[Bounding box prediction data]
- Opening Delimiter -

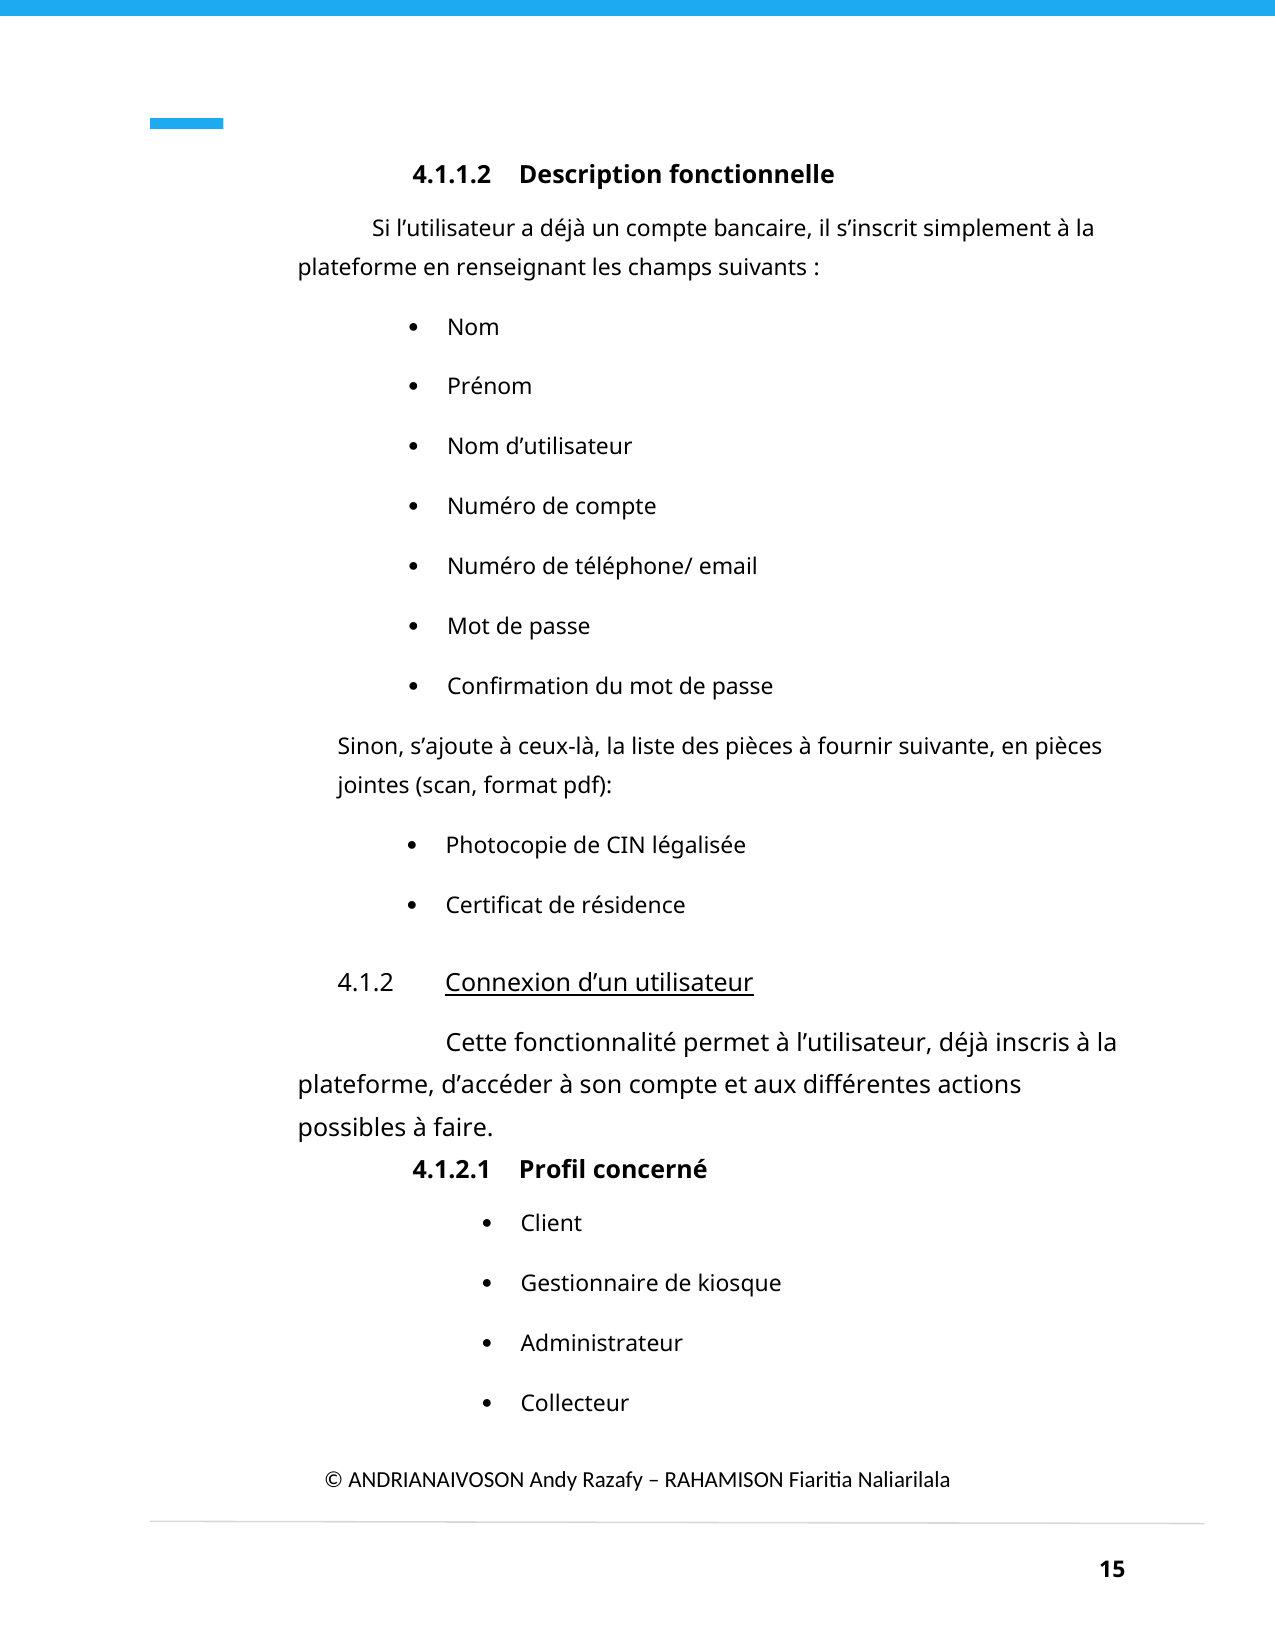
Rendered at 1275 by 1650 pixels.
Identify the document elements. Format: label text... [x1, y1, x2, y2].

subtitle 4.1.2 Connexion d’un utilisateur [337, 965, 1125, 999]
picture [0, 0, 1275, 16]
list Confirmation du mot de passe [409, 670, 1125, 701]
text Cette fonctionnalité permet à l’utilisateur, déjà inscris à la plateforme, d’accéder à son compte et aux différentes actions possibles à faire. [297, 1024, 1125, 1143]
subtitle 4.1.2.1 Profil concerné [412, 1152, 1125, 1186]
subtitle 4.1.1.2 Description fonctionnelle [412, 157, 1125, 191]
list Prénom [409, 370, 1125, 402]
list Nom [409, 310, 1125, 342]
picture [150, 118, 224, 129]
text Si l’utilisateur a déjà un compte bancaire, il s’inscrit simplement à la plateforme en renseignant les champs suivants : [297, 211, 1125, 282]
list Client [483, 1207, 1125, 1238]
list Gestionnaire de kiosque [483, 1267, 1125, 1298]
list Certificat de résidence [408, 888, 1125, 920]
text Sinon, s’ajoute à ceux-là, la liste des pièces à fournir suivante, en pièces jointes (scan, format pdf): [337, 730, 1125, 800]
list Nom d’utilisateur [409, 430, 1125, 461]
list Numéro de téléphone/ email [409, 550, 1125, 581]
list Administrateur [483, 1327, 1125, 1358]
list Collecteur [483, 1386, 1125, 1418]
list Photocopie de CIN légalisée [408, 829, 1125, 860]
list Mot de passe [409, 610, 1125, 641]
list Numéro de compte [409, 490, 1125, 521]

- Closing Delimiter -

Exercise brief =
Apply a filter for "Numéro" to the data above, then copy each line that matches.

Written answer =
list Numéro de téléphone/ email [409, 550, 1125, 581]
list Numéro de compte [409, 490, 1125, 521]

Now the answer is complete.